Task item: Go through the listing below and state how many lines hold the word "искусства", giving only the number.

Excerpted records:
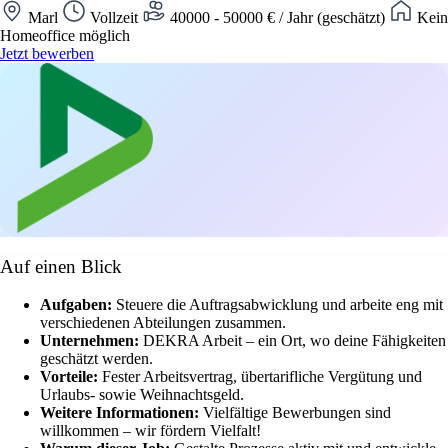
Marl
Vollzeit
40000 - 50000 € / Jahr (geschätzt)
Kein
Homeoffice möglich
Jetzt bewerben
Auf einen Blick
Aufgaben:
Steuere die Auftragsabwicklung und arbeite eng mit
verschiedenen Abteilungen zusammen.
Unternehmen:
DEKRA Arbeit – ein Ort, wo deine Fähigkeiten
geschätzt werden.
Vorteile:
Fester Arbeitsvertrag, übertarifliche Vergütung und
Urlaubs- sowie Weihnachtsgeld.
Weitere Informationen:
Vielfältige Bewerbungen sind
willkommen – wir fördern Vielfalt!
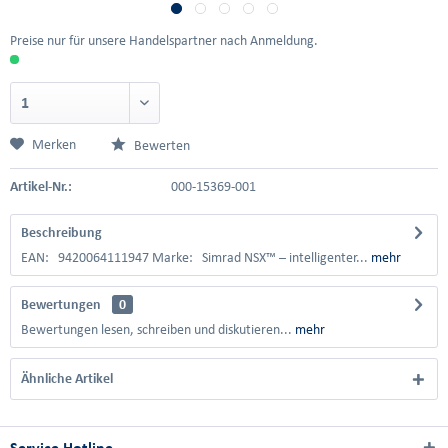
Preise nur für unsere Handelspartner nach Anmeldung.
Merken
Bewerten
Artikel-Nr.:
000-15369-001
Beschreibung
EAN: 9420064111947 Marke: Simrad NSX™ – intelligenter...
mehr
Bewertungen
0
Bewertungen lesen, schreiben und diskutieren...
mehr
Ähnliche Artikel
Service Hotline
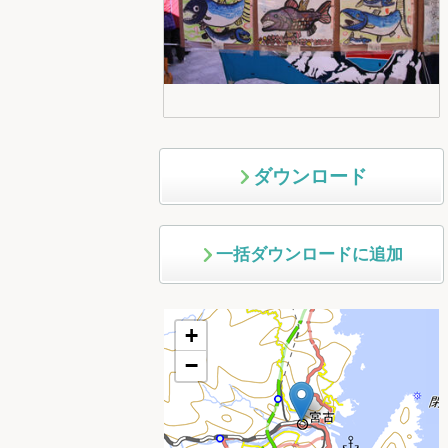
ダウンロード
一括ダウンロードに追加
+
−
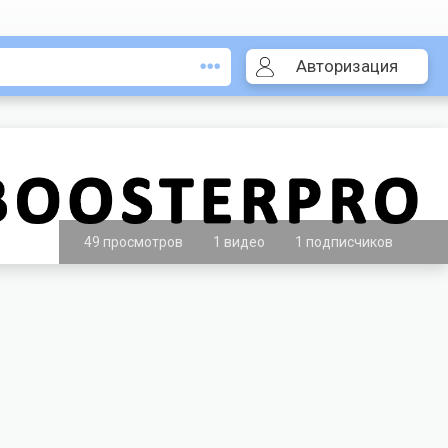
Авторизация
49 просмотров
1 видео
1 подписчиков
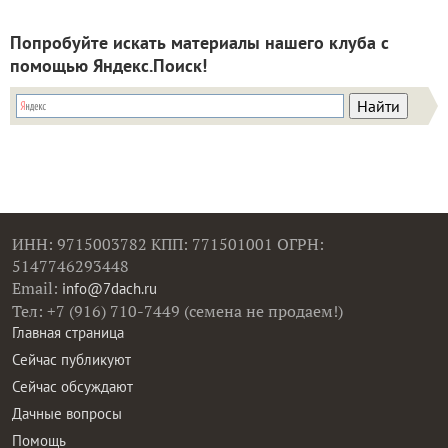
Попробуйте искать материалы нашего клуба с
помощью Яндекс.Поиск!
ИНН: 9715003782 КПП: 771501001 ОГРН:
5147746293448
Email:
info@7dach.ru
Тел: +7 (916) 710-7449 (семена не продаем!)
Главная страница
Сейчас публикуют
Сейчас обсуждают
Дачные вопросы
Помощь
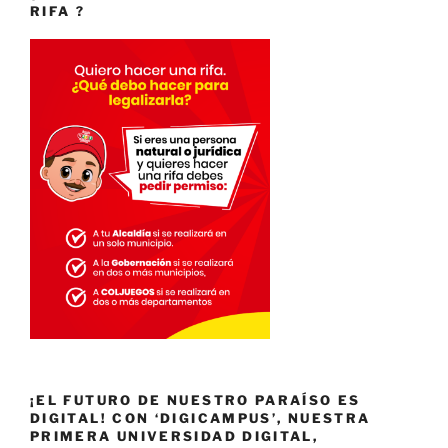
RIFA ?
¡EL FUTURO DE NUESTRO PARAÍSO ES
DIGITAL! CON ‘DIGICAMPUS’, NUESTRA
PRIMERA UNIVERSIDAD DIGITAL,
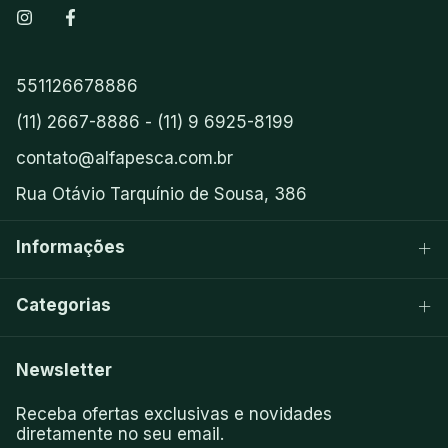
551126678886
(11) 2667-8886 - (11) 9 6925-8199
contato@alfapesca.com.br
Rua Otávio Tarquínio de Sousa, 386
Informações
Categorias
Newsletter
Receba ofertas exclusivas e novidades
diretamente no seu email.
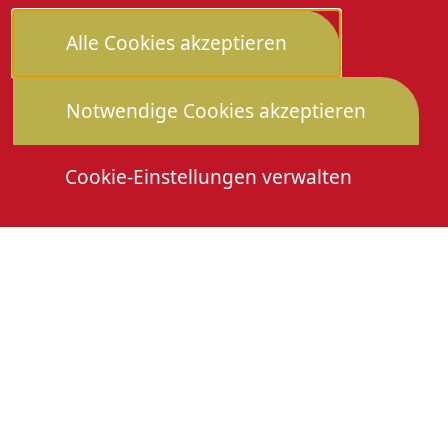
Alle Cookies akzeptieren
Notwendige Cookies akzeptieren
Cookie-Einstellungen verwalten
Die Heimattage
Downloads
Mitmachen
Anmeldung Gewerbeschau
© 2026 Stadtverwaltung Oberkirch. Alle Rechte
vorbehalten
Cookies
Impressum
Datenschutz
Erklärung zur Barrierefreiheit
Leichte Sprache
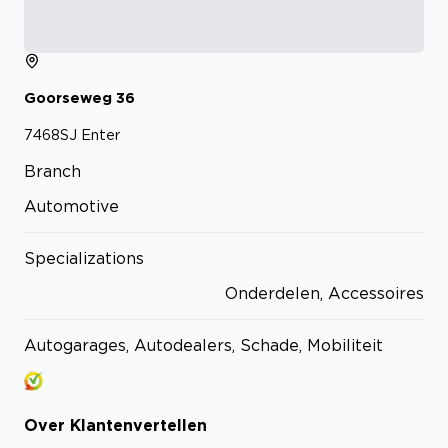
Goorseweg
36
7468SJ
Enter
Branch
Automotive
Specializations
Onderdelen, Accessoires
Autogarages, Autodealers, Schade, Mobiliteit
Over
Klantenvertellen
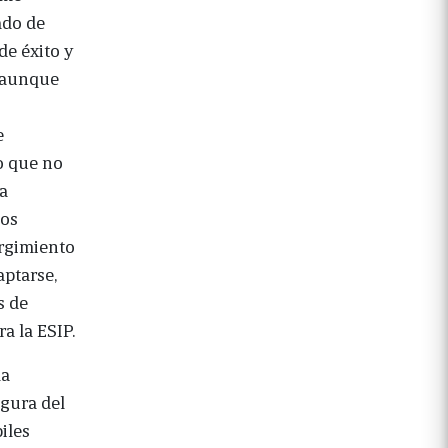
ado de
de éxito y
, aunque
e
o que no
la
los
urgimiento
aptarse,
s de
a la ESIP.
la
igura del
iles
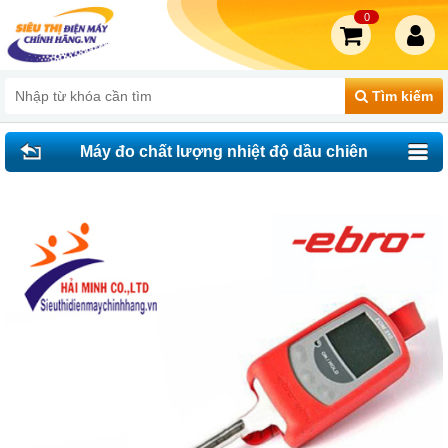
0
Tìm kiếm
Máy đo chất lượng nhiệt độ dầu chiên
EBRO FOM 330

==

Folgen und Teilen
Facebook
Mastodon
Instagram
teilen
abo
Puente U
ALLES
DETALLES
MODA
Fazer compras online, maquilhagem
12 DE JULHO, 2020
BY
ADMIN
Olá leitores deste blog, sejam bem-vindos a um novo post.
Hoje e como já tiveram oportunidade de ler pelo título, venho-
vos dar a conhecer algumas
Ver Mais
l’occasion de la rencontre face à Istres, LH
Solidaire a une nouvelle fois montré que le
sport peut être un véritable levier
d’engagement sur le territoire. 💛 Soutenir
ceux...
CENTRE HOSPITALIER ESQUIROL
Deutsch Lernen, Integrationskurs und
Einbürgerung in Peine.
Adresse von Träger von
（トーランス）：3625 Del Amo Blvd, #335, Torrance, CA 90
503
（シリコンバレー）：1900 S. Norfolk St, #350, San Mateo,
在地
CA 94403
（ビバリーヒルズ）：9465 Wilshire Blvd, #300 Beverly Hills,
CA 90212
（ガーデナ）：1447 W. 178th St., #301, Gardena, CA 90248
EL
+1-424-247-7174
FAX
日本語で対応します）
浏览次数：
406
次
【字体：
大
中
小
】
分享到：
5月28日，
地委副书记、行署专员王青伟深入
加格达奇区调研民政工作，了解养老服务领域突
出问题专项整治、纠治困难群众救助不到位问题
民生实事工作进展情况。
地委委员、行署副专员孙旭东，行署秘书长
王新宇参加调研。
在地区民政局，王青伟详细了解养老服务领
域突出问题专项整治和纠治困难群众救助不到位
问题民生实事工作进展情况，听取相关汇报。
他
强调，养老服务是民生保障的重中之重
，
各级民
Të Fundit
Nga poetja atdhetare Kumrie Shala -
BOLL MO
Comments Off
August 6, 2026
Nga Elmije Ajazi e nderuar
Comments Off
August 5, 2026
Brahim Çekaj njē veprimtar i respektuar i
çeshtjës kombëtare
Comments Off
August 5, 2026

==

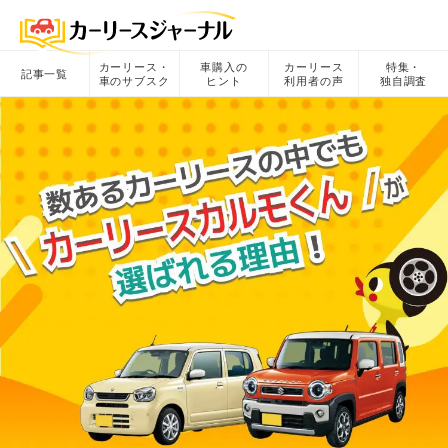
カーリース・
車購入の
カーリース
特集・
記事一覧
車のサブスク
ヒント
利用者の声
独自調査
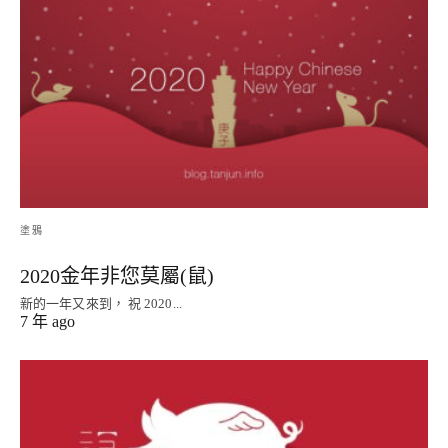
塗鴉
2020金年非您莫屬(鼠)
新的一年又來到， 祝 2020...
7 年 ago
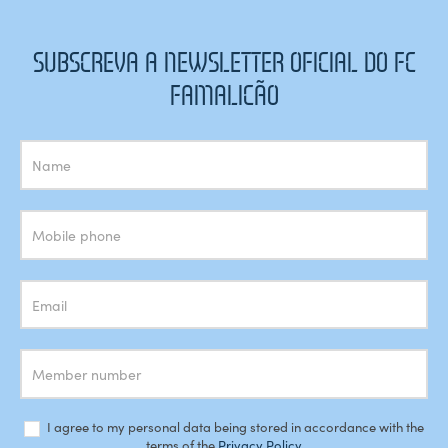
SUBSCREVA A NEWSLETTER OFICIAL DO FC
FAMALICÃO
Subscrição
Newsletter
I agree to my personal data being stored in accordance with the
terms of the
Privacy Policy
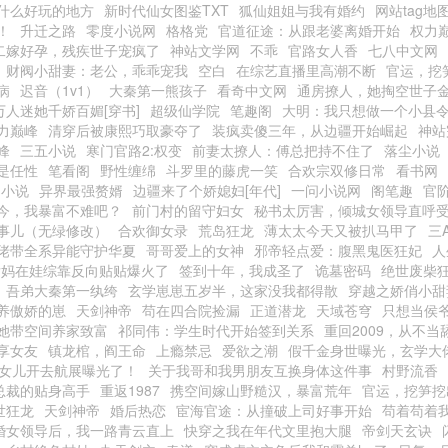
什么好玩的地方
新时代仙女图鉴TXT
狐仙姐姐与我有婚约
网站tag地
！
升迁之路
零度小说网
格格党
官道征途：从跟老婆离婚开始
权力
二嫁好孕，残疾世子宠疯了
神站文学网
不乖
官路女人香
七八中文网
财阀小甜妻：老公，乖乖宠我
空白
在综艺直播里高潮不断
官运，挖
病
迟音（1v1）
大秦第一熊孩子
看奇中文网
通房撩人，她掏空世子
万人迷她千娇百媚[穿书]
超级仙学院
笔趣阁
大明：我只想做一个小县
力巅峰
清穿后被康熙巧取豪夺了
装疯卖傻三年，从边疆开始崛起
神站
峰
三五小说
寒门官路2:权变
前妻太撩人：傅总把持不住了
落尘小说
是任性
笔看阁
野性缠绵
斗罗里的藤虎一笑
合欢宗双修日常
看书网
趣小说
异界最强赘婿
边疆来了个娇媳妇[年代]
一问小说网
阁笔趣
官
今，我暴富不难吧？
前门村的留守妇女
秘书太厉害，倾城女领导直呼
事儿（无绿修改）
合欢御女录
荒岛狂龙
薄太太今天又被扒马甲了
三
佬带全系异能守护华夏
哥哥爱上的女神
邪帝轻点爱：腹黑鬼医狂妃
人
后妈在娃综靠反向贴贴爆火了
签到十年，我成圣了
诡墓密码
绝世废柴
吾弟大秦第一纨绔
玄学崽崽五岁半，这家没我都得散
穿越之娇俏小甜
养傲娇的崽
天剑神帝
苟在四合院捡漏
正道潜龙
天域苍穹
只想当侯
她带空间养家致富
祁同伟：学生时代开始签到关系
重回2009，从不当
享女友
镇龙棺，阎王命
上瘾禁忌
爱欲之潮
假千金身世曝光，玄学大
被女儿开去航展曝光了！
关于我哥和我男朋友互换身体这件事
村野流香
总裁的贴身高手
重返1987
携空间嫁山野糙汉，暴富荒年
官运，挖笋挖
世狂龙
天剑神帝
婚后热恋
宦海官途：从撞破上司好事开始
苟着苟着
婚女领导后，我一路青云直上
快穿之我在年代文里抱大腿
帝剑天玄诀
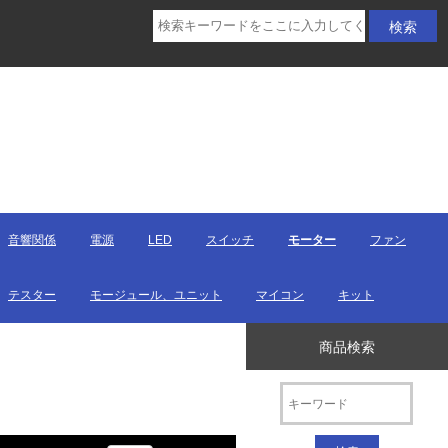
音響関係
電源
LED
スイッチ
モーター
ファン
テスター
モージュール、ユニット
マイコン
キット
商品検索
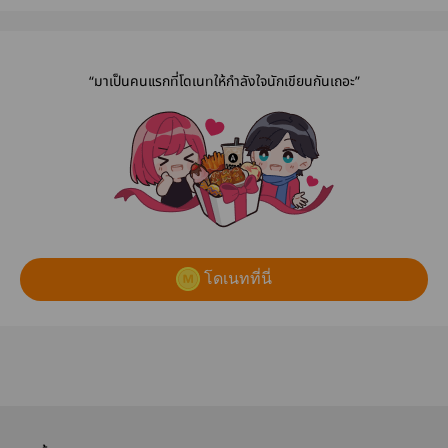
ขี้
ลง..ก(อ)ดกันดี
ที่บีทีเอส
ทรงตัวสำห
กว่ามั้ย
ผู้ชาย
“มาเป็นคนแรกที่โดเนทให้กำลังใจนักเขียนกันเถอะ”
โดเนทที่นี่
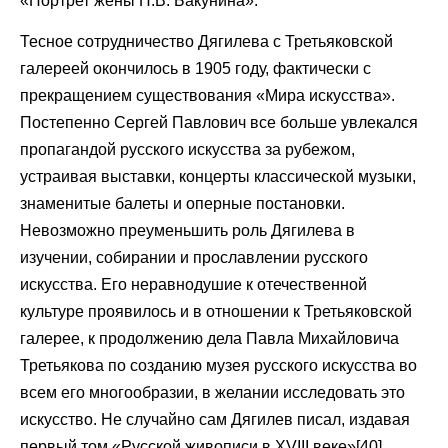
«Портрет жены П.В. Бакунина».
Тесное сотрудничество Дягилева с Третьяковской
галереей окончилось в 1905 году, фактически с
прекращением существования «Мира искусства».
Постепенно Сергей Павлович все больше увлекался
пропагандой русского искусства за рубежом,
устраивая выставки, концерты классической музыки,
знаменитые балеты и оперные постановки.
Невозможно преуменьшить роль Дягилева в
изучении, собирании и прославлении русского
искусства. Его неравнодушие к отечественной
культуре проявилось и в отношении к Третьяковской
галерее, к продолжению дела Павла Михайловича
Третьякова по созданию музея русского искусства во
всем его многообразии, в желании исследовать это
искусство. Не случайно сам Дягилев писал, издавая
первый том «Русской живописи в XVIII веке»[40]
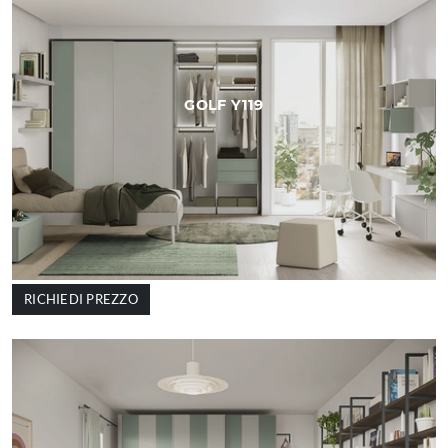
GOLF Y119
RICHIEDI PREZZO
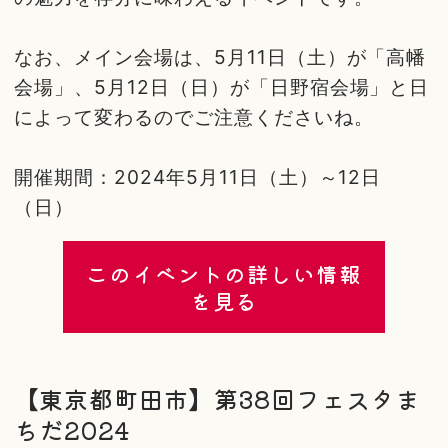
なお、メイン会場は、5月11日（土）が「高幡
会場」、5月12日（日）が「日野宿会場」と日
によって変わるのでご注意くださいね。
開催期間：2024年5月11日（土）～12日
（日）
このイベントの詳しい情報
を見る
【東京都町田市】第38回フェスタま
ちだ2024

Result for this exercise: 4